Fear of discrimination grips public service ahead of staff audit
15 July 2014, 15:15
Nairobi - Fear has gripped the public service following the government's announcement that it will do an audit of all staff at both national and county level.
The announcement made Monday by devolution secretary Ann Waiguru is meant to ensure that there is restructuring and reforming of the public service to make it more efficient and effective.
She also insisted that the process will be done in a fair process that will uphold the highest standards of professionalism.
It is understood that the process will be done by the help of external experts to avoid bias.
That though has not made any difference to the thousands of workers under the public service banner, many of who feel the process will be politicized.
A brief survey across government offices in Nairobi confirmed the worst; public servants fear the process will be hijacked by political interests.
" The fear here is that the process will be politicized badly. You know the current political climate is not good and some of us fear losing our jobs purely because of where we come from, a mid level officer at the Ministry of Education who did not want to be named for fear of discrimination told News24.
According to others interviewed, the process begun several months ago with the influx of contracted personnel from politically 'friendly' tribes to the government and they say their roles have been duplicated.
A former ministry of works official named Simon (Second name withheld) says he was sacked in April after missing work for three days due to illness and one of the contracted persons took over his place.
" It has been in action unofficially.
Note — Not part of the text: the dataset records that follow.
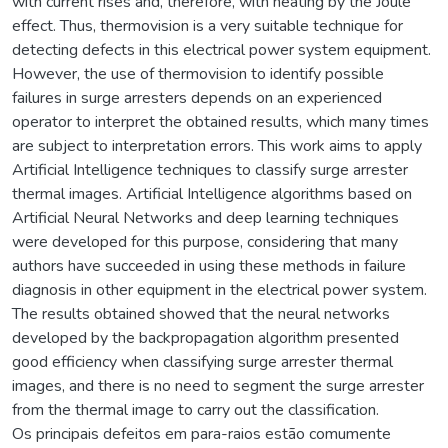
with current rises and, therefore, with heating by the Joule
effect. Thus, thermovision is a very suitable technique for
detecting defects in this electrical power system equipment.
However, the use of thermovision to identify possible
failures in surge arresters depends on an experienced
operator to interpret the obtained results, which many times
are subject to interpretation errors. This work aims to apply
Artificial Intelligence techniques to classify surge arrester
thermal images. Artificial Intelligence algorithms based on
Artificial Neural Networks and deep learning techniques
were developed for this purpose, considering that many
authors have succeeded in using these methods in failure
diagnosis in other equipment in the electrical power system.
The results obtained showed that the neural networks
developed by the backpropagation algorithm presented
good efficiency when classifying surge arrester thermal
images, and there is no need to segment the surge arrester
from the thermal image to carry out the classification.
Os principais defeitos em para-raios estão comumente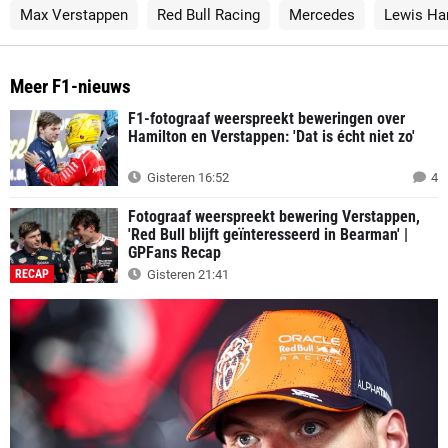
Max Verstappen
Red Bull Racing
Mercedes
Lewis Ha
Meer F1-nieuws
F1-fotograaf weerspreekt beweringen over
Hamilton en Verstappen: 'Dat is écht niet zo'
Gisteren 16:52
4
Fotograaf weerspreekt bewering Verstappen,
'Red Bull blijft geïnteresseerd in Bearman' |
GPFans Recap
RECAP
Gisteren 21:41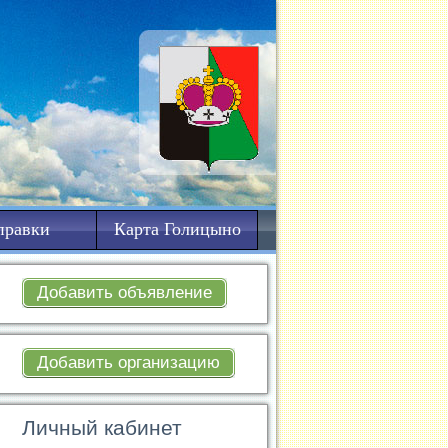
правки
Карта Голицыно
Добавить объявление
Добавить организацию
Личный кабинет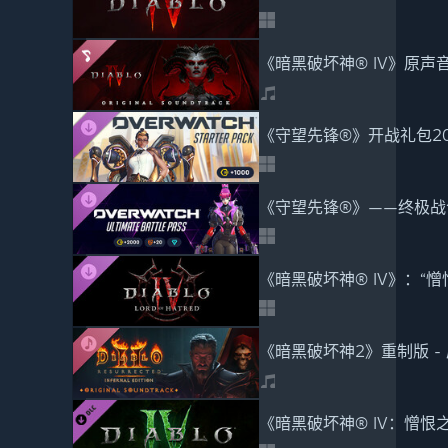
《暗黑破坏神® IV》原声
《守望先锋®》开战礼包20
《守望先锋®》——终极战令
《暗黑破坏神® IV》：“憎
《暗黑破坏神2》重制版 -
《暗黑破坏神® IV：憎恨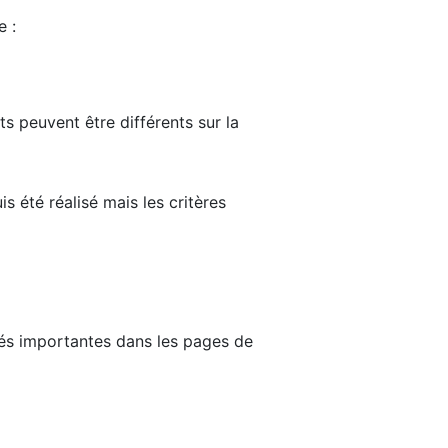
e :
ts peuvent être différents sur la
s été réalisé mais les critères
tés importantes dans les pages de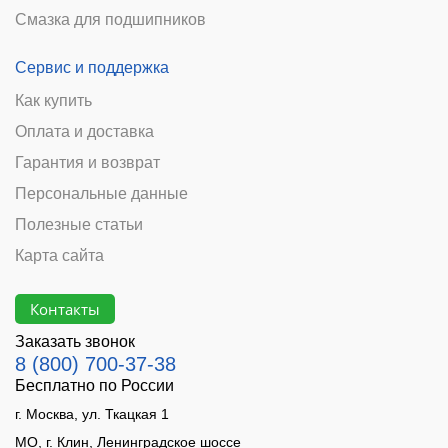
Смазка для подшипников
Сервис и поддержка
Как купить
Оплата и доставка
Гарантия и возврат
Персональные данные
Полезные статьи
Карта сайта
Контакты
Заказать звонок
8 (800) 700-37-38
Бесплатно по России
г. Москва, ул. Ткацкая 1
МО, г. Клин, Ленинградское шоссе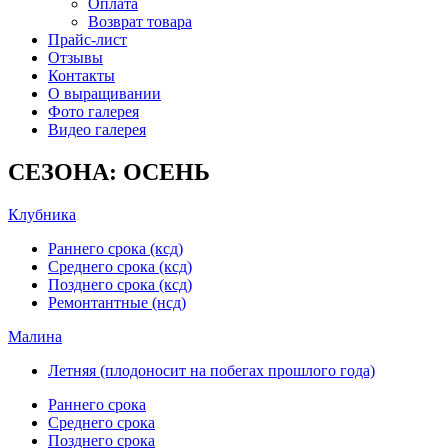
Оплата
Возврат товара
Прайс-лист
Отзывы
Контакты
О выращивании
Фото галерея
Видео галерея
СЕЗОНА: ОСЕНЬ
Клубника
Раннего срока (ксд)
Среднего срока (ксд)
Позднего срока (ксд)
Ремонтантные (нсд)
Малина
Летняя (плодоносит на побегах прошлого года)
Раннего срока
Среднего срока
Позднего срока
They have been replacing us and this process will just legitimize it, he says.
President Uhuru Kenyatta announced earlier in the year that there are thousands of ghost workers in government who will have to be weeded out and even though it is true, workers feel it will be used as a smokescreen to bundle them out of work.
" There is bound to be fear when such processes come around, both for good and bad reasons. Fear of losing jobs is genuine for those who know they are bound to leave and for many others who also feel the process will be hijacked, Vincent Kiringa a former public servant turned businessman says.
According to Waiguru, the current dispensation has made it imperative to realign structures, processes, programmes, institutions and staffing to core mandates to ensure a responsive public service that meets the expectations of Kenyans.
Public servants though want to be assured it will be a straightforward process like she says. Few believe it will be so.